L’unica sua speranza, diceva, riposava su di un testo di tal Rodolfo Lavandino, il cui titolo e contenuto non ebbe ovviamente la gentilezza di specificare, e che aveva cercato ovunque senza trovare.
Approfittai di un attimo di pausa per manifestare dubbi e timori: “Ed io cosa c’entro, o ingiusto allaccatore di insonnie? Non penserai mica che voglia, possa, o debba, scegli tu, aiutarti?”. Arnolfo pronunciò qualche parola sottovoce, e poi alzò a palla il volume: “Scansafatiche imperiale! Smetti di stressarmi con l’insonnia…devi solo accompagnarmi alla biblioteca, credo che lì ce ne sia ancora una copia…almeno lo spero”.
Lo condussi quindi verso il bagno.
“Come mai questo bagno così pulito?” – ebbe subito a notare il Folle appena entrati, gettandomi uno sguardo enigmatico, innaffiato da una consistente punta di sospetto.
“Beh, ogni tanto tocca – dico io con aria falso indifferente – ma lasciamo perdere che è meglio…”
Pronuncia la sua formula, apre la porta magica, si introduce nel passaggio e stavolta scivola subito, partendo gambe all’aria modello gatto, con la schiena a rimbalzare sugli scalini …tabang sei, tabang, sette, tabang otto… Fine della scala. Seguì il consueto splash cosmico nell’argicostolato di benzolaterite.
“L’uomo è l’unico animale che inciampa due volte nello stesso ostacolo!” Imposto così la mia beffa.
“Uomini non ce n’è più – esplode secca la sua replica dal sotterraneo – Animale tu, invece, ed anche grande ostacolo. Taci, razza di deficiente cubico, e levami di qui. Affanculo quel rimastone di Arnoldo e le sue pozioni!”. Non appena lo sollevai dalla tinozza, il mago cominciò però a grattarsi il testone, ed a guardarsi intorno. “La vasca non era qui, l’altra volta, altro che animale che inciampa ecc... Qualcuno l’ha spostata”. Evidentemente assalito da un qualche dubbio, partì a razzo e sparì dentro quell’ambaradan di scaffali. Ne riemerse dieci minuti dopo, rosso come un tramonto del Bengala, ed incazzato come una biscia. Aveva in mano un bigliettino con scritta biro: “Troppo facile, furbino!” “Io lo strozzo, chiunque sia, ma fatevi i fattacci vostri nella vita…”. Rimase un istante bloccato sulla parola, e si girò lentamente verso di me, squadrandomi in maniera pericolosa. Quindi riprese: “Il bagno pulito…capisco, capisco…Dimmi caro, è per caso venuto a trovarti qualcuno/a, negli ultimi tempi?” “Lasciami pensare – indugio io – è passato don Botta, raccoglieva firme per sostituire l’acqua santa con il vinsanto, poi il postino nuovo (quando c’è un postino nuovo, la prima volta mi consegna la posta a casa; la seconda, e le successive, arricchisce il campionario dell’umana genialità applicata ad evitarsi la famosa strada), due ciui smarriti, maschio e femmina, con il maschio in perenne tentativo di monta, e la femmina scoppiolando canonicamente ad ogni assalto…”
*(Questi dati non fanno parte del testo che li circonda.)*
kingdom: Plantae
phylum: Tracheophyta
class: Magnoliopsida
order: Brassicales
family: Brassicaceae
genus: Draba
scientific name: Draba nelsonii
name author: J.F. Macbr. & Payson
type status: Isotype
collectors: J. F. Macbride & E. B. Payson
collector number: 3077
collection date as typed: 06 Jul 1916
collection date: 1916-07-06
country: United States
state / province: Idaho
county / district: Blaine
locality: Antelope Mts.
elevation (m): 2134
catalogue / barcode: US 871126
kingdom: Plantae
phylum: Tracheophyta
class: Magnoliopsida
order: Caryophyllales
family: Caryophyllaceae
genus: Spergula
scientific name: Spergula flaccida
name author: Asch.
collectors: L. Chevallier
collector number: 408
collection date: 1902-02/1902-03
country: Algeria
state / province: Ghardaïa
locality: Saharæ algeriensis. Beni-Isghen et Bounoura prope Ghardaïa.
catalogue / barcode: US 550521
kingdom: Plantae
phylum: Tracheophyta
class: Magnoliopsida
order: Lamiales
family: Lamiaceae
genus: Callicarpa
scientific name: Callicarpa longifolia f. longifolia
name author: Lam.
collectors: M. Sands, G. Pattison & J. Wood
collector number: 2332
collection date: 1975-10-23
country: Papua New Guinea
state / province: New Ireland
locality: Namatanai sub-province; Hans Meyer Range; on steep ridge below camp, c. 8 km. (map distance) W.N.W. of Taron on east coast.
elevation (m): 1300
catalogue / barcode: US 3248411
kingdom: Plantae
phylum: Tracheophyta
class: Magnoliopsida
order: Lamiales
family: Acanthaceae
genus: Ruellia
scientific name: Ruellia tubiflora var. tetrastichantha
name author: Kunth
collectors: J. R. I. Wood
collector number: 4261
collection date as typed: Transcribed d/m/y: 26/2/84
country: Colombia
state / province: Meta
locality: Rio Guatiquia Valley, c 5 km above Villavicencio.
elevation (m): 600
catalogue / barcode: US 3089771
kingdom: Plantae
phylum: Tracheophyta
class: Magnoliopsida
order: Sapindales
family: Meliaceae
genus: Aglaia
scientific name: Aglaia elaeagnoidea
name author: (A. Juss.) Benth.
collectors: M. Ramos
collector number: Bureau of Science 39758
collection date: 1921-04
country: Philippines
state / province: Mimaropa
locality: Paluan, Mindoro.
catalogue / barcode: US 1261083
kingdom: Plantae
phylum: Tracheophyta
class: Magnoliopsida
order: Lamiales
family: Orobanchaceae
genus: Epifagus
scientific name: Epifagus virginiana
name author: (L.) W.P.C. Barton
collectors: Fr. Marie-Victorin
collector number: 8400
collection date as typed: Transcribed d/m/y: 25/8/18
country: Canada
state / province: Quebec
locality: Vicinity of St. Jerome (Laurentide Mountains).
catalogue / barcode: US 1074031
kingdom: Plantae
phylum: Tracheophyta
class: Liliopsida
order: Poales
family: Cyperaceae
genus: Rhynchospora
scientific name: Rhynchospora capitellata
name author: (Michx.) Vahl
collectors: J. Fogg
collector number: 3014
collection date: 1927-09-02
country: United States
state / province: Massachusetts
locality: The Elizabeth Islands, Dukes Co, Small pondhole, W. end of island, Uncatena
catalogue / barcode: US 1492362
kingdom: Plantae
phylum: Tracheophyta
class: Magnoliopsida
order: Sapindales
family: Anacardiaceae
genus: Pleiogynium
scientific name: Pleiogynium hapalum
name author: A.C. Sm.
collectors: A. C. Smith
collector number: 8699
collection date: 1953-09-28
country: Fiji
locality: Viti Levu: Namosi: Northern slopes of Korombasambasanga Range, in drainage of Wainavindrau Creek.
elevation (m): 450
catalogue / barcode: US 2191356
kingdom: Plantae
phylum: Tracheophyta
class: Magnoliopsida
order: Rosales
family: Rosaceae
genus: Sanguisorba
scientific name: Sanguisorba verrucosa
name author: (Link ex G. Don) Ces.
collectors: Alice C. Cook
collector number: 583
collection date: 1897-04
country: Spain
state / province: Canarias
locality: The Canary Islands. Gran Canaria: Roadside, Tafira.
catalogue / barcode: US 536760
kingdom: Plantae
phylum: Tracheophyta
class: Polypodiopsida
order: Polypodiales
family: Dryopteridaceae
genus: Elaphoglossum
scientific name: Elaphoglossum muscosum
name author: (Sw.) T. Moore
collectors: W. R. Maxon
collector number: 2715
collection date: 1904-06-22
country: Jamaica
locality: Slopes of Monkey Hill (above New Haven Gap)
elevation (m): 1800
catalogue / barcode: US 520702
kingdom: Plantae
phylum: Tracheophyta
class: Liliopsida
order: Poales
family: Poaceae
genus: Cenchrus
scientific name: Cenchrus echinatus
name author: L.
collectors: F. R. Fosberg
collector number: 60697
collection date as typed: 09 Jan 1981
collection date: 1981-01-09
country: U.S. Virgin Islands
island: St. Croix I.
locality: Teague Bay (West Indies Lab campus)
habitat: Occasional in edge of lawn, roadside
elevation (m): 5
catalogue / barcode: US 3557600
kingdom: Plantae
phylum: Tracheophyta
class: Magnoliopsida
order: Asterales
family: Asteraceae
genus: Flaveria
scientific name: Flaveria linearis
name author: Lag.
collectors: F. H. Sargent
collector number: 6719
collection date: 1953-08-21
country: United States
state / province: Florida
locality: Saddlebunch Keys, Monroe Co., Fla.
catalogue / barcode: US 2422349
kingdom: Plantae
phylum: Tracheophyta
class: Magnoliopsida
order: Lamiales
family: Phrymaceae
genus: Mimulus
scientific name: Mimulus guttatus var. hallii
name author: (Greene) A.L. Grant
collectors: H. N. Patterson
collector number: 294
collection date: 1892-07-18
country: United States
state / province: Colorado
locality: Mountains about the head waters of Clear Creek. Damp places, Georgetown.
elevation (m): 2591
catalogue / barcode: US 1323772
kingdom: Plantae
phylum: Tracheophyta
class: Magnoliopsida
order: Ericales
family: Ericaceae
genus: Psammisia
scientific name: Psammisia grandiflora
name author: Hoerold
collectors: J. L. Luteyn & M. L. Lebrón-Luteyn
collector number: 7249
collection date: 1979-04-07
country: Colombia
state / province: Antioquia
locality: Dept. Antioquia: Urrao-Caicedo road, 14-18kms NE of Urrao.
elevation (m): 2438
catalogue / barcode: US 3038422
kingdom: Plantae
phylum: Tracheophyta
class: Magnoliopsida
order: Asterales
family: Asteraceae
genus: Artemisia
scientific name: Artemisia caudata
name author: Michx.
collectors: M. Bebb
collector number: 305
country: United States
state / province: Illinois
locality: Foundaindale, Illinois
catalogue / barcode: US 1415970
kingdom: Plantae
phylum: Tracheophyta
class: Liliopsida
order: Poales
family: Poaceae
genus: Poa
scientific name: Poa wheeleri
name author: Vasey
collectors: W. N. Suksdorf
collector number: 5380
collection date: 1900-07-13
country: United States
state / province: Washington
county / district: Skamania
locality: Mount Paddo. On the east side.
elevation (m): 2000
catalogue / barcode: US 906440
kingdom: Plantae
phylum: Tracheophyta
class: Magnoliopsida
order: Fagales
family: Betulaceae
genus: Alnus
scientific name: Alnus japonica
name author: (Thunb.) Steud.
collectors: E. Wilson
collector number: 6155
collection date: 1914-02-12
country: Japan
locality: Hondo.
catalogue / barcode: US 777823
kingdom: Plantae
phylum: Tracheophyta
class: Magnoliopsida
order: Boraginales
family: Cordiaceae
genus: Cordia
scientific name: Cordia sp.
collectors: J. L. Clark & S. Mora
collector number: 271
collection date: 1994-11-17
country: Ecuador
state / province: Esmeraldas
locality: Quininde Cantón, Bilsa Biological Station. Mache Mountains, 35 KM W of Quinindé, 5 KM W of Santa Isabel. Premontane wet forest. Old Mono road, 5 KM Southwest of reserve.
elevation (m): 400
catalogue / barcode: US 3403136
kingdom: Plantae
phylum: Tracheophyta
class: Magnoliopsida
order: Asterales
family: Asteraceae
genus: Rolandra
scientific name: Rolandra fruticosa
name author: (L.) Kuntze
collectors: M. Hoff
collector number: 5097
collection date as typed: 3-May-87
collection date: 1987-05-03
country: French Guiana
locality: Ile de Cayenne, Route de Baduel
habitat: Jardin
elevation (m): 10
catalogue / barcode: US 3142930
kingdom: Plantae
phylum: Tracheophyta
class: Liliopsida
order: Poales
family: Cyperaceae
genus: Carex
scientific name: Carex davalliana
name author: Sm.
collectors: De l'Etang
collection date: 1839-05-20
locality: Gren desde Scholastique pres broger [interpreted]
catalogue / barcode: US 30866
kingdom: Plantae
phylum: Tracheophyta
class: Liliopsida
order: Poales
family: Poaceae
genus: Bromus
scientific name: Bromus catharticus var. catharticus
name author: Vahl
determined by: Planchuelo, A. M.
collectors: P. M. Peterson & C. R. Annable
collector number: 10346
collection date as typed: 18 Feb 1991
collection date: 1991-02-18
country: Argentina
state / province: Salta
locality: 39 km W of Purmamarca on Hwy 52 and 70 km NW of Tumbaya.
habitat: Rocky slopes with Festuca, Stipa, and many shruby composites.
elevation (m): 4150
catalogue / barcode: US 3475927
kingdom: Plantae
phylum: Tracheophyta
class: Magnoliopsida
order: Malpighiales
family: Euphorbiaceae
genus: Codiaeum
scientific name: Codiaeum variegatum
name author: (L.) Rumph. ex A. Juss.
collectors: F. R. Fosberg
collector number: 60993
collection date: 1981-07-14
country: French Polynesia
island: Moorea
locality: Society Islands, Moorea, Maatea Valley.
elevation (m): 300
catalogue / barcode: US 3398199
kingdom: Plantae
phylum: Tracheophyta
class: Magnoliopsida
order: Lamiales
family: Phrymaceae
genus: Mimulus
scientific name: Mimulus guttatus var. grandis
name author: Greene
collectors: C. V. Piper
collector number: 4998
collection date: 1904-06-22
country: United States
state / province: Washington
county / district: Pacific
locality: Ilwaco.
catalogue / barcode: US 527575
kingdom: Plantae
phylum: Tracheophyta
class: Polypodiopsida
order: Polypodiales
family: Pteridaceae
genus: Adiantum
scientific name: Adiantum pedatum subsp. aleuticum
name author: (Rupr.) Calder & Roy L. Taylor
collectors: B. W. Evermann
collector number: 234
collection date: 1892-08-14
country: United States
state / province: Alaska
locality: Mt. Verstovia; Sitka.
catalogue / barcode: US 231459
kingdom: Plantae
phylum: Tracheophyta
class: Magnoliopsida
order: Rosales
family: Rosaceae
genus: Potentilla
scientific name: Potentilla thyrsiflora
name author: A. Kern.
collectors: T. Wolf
“Stoppati, cretino, sai bene chi intendo…” – sbottò l’impaziente.
“Ah, è vero, dimenticavo. Una sera di maggio ero seduto, ozioso, ad osservare il lavoro, laborioso, delle api, perlomeno in famiglia qualcuno che si da da fare, quando mi è arrivata, poco prima di cena, una tipa sconosciuta. Un bel pezzo di sgnacchera, caro mio…”
“E tu, ovviamente, l’hai fatta entrare?”
“O Bandarello, qui le donne conosciute non vengono mai, e le sconosciute ogni tre eclissi totali di sole, che voi, che me la facessi scappare? Certo che l’ho fatta entrare. E l’ho pure invitata a cena e, mentre lei parlava e parlava senza accorgersi di altro, ho anche pulito il bagno ed acceso il fuoco”.
Strani scherzi gioca, anche ai più puri, l’arrapamento inconscio.
Strani scherzi gioca, anche ai più puri, l’arrapamento inconscio.
“Poi cosa è successo?”
“Ma saranno affari miei?
“No no, questi sono pure i miei”. Il suo “Continua!” risuonò per la stanza come un ordine senza possibilità di replica.
“Poi siamo passati davanti al fuoco, conversando…ah, mi ha fatto bere un’acqua strana, acqua brillante, mi pare si chiamasse…”
“Acqua diamante, deficiente – corresse subito – anche noi ne facciamo uso per lavare le biciclette, perché non le arrugginisce…ma vai avanti!”
“Il successivo drink è stato a base di Fiori di Bacca, mi pare si chiamasse. Notevole, davvero, soprattutto la base di ottimo rhum giamaicano. Mi stavo già apasciando, quando quella mi ha stranamente chiesto notizie del mio angelo custode e…”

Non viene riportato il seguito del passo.